⟨

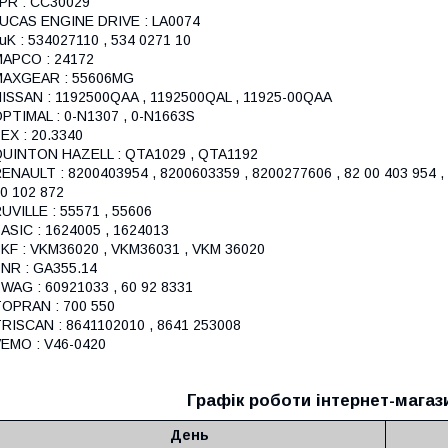
PR : CC30029
UCAS ENGINE DRIVE : LA0074
uK : 534027110 , 534 0271 10
APCO : 24172
MAXGEAR : 55606MG
ISSAN : 1192500QAA , 1192500QAL , 11925-00QAA
PTIMAL : 0-N1307 , 0-N1663S
EX : 20.3340
UINTON HAZELL : QTA1029 , QTA1192
ENAULT : 8200403954 , 8200603359 , 8200277606 , 82 00 403 954 , 8
0 102 872
UVILLE : 55571 , 55606
ASIC : 1624005 , 1624013
KF : VKM36020 , VKM36031 , VKM 36020
NR : GA355.14
WAG : 60921033 , 60 92 8331
OPRAN : 700 550
RISCAN : 8641102010 , 8641 253008
EMO : V46-0420
Графік роботи інтернет-магаз
День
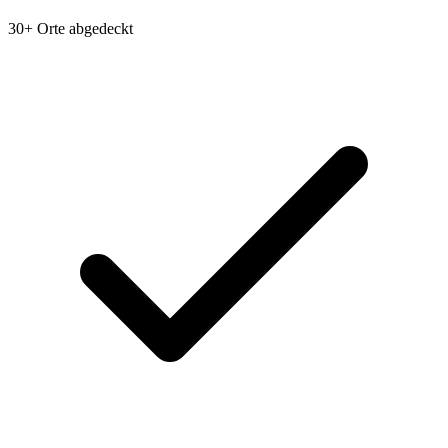
30+ Orte abgedeckt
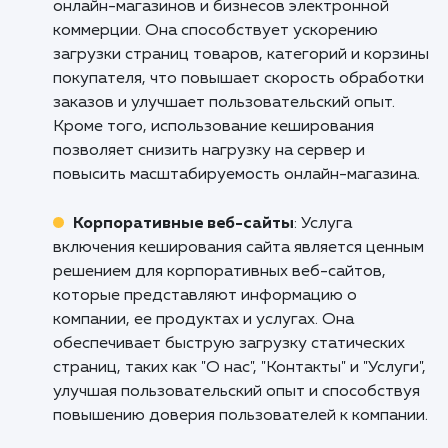
Кому подходит данный продукт?
Веб-сайты с высоким трафиком
: Услуга
включения кеширования сайта особенно
полезна для веб-сайтов с высоким уровнем
посещаемости. Она позволяет ускорить
загрузку страниц и снизить нагрузку на серв
обеспечивая быстрый доступ к кэшированн
версиям страниц. Это особенно важно для
сохранения удовлетворенности пользовате
и улучшения их общего опыта взаимодействи
веб-сайтом.
Онлайн-магазины и электронная
коммерция
: Услуга включения кеширования
сайта представляет большую ценность для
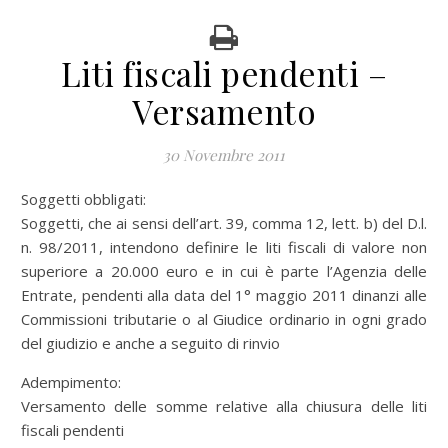
Liti fiscali pendenti –
Versamento
30 Novembre 2011
Soggetti obbligati:
Soggetti, che ai sensi dell’art. 39, comma 12, lett. b) del D.l.
n. 98/2011, intendono definire le liti fiscali di valore non
superiore a 20.000 euro e in cui è parte l’Agenzia delle
Entrate, pendenti alla data del 1° maggio 2011 dinanzi alle
Commissioni tributarie o al Giudice ordinario in ogni grado
del giudizio e anche a seguito di rinvio
Adempimento:
Versamento delle somme relative alla chiusura delle liti
fiscali pendenti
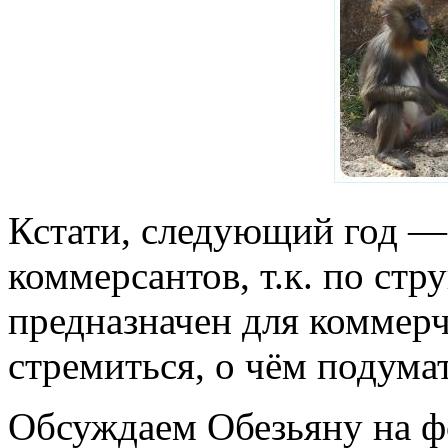
Кстати, следующий год — 
коммерсантов, т.к. по ст
предназначен для коммерч
стремиться, о чём подумат
Обсуждаем Обезьяну на ф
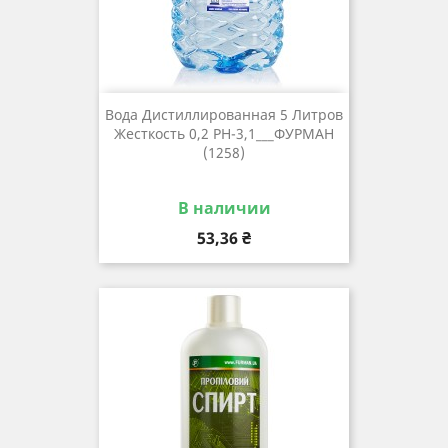
Вода Дистиллированная 5 Литров
Жесткость 0,2 РН-3,1___ФУРМАН
(1258)
В наличии
Цена
53,36 ₴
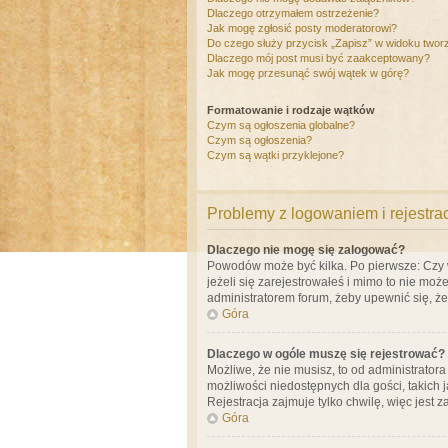
Dlaczego otrzymałem ostrzeżenie?
Jak mogę zgłosić posty moderatorowi?
Do czego służy przycisk „Zapisz” w widoku twor
Dlaczego mój post musi być zaakceptowany?
Jak mogę przesunąć swój wątek w górę?
Formatowanie i rodzaje wątków
Czym są ogłoszenia globalne?
Czym są ogłoszenia?
Czym są wątki przyklejone?
Problemy z logowaniem i rejestra
Dlaczego nie mogę się zalogować?
Powodów może być kilka. Po pierwsze: Czy w 
jeżeli się zarejestrowałeś i mimo to nie moż
administratorem forum, żeby upewnić się, ż
Góra
Dlaczego w ogóle muszę się rejestrować?
Możliwe, że nie musisz, to od administrator
możliwości niedostępnych dla gości, takich 
Rejestracja zajmuje tylko chwilę, więc jest 
Góra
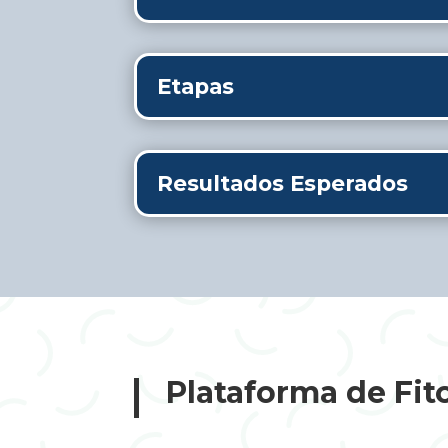
Etapas
Resultados Esperados
Plataforma de Fit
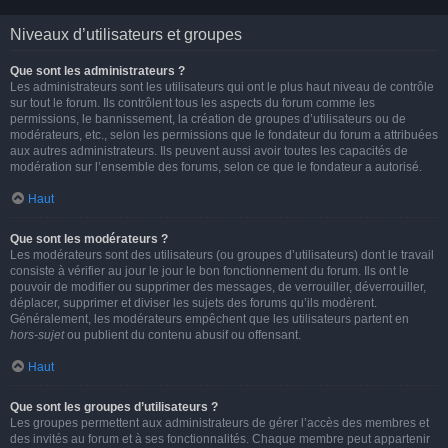
Niveaux d’utilisateurs et groupes
Que sont les administrateurs ?
Les administrateurs sont les utilisateurs qui ont le plus haut niveau de contrôle
sur tout le forum. Ils contrôlent tous les aspects du forum comme les
permissions, le bannissement, la création de groupes d’utilisateurs ou de
modérateurs, etc., selon les permissions que le fondateur du forum a attribuées
aux autres administrateurs. Ils peuvent aussi avoir toutes les capacités de
modération sur l’ensemble des forums, selon ce que le fondateur a autorisé.
Haut
Que sont les modérateurs ?
Les modérateurs sont des utilisateurs (ou groupes d’utilisateurs) dont le travail
consiste à vérifier au jour le jour le bon fonctionnement du forum. Ils ont le
pouvoir de modifier ou supprimer des messages, de verrouiller, déverrouiller,
déplacer, supprimer et diviser les sujets des forums qu’ils modèrent.
Généralement, les modérateurs empêchent que les utilisateurs partent en
hors-sujet
ou publient du contenu abusif ou offensant.
Haut
Que sont les groupes d’utilisateurs ?
Les groupes permettent aux administrateurs de gérer l’accès des membres et
des invités au forum et à ses fonctionnalités. Chaque membre peut appartenir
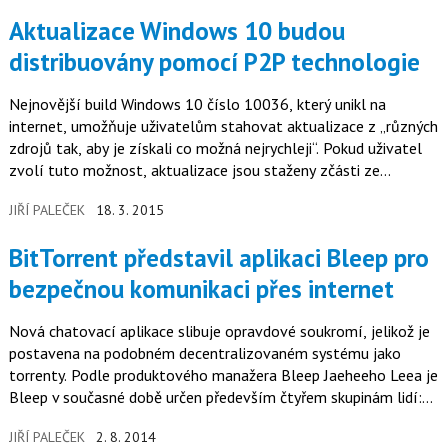
Aktualizace Windows 10 budou
distribuovány pomocí P2P technologie
Nejnovější build Windows 10 číslo 10036, který unikl na
internet, umožňuje uživatelům stahovat aktualizace z „různých
zdrojů tak, aby je získali co možná nejrychleji“. Pokud uživatel
zvolí tuto možnost, aktualizace jsou staženy zčásti ze
serverů…
JIŘÍ PALEČEK
18. 3. 2015
BitTorrent představil aplikaci Bleep pro
bezpečnou komunikaci přes internet
Nová chatovací aplikace slibuje opravdové soukromí, jelikož je
postavena na podobném decentralizovaném systému jako
torrenty. Podle produktového manažera Bleep Jaeheeho Leea je
Bleep v současné době určen především čtyřem skupinám lidí:
kamarádům,…
JIŘÍ PALEČEK
2. 8. 2014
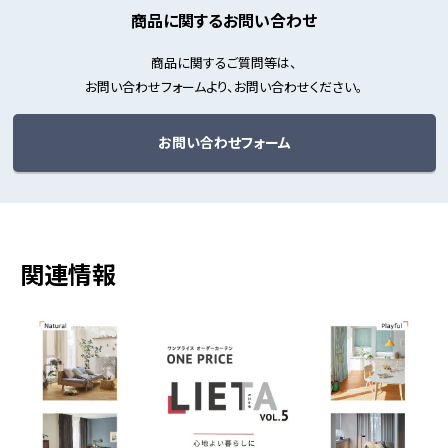
商品に関するお問い合わせ
商品に関するご質問等は、
お問い合わせフォームより、お問い合わせください。
お問い合わせフォーム
関連情報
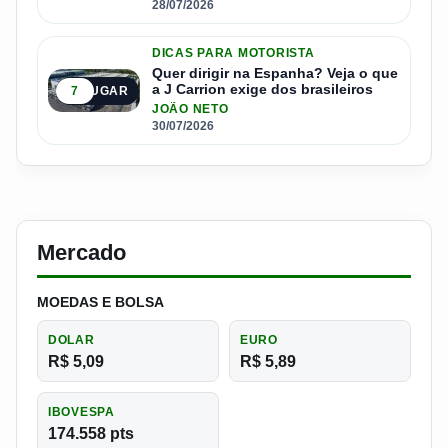
28/07/2026
DICAS PARA MOTORISTA
Quer dirigir na Espanha? Veja o que
a J Carrion exige dos brasileiros
7
5º LUGAR
JOÃO NETO
30/07/2026
Mercado
MOEDAS E BOLSA
DOLAR
EURO
R$ 5,09
R$ 5,89
IBOVESPA
174.558 pts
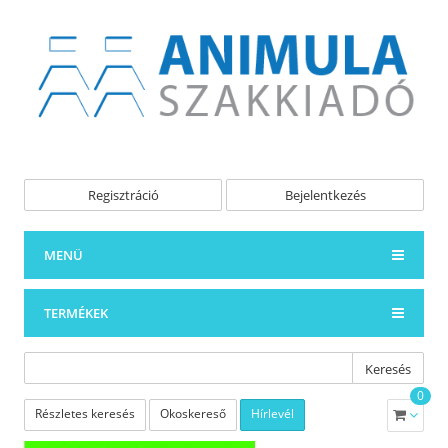
Regisztráció
Bejelentkezés
MENÜ
TERMÉKEK
Keresés
0
Részletes keresés
Okoskereső
Hírlevél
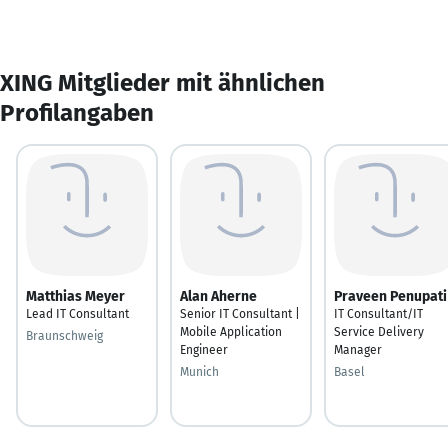
XING Mitglieder mit ähnlichen
Profilangaben
Matthias Meyer
Alan Aherne
Praveen Penupati
Lead IT Consultant
Senior IT Consultant |
IT Consultant/IT
Mobile Application
Service Delivery
Braunschweig
Engineer
Manager
Munich
Basel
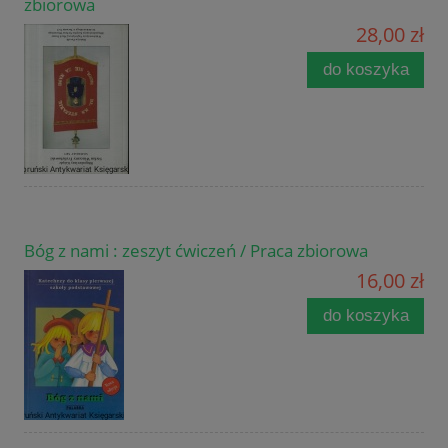
zbiorowa
28,00 zł
do koszyka
Bóg z nami : zeszyt ćwiczeń / Praca zbiorowa
16,00 zł
do koszyka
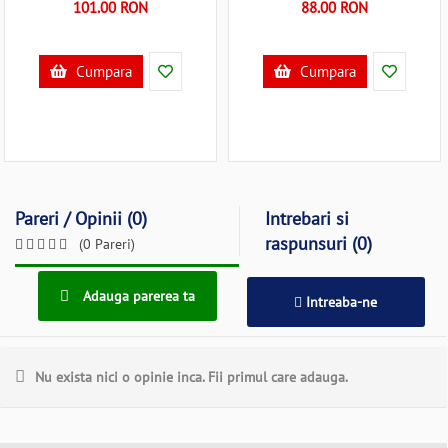
101.00 RON
88.00 RON
Cumpara
Cumpara
Pareri / Opinii (0)
Intrebari si
raspunsuri (0)
(0 Pareri)
Adauga parerea ta
Intreaba-ne
Nu exista nici o opinie inca. Fii primul care adauga.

⟩

▶ [Required work] Copy the listing above exactly, but only from the line with "Problemy z logowaniem i rejestra" through the line with "Plataforma de Fit", including those two lines and excluding any picture.

▶ [Written response]
Problemy z logowaniem i rejestra
Dlaczego nie mogę się zalogować?
Powodów może być kilka. Po pierwsze: Czy w 
jeżeli się zarejestrowałeś i mimo to nie moż
administratorem forum, żeby upewnić się, ż
Góra
Dlaczego w ogóle muszę się rejestrować?
Możliwe, że nie musisz, to od administrator
możliwości niedostępnych dla gości, takich 
Rejestracja zajmuje tylko chwilę, więc jest 
Góra
Etapas
Resultados Esperados
Plataforma de Fit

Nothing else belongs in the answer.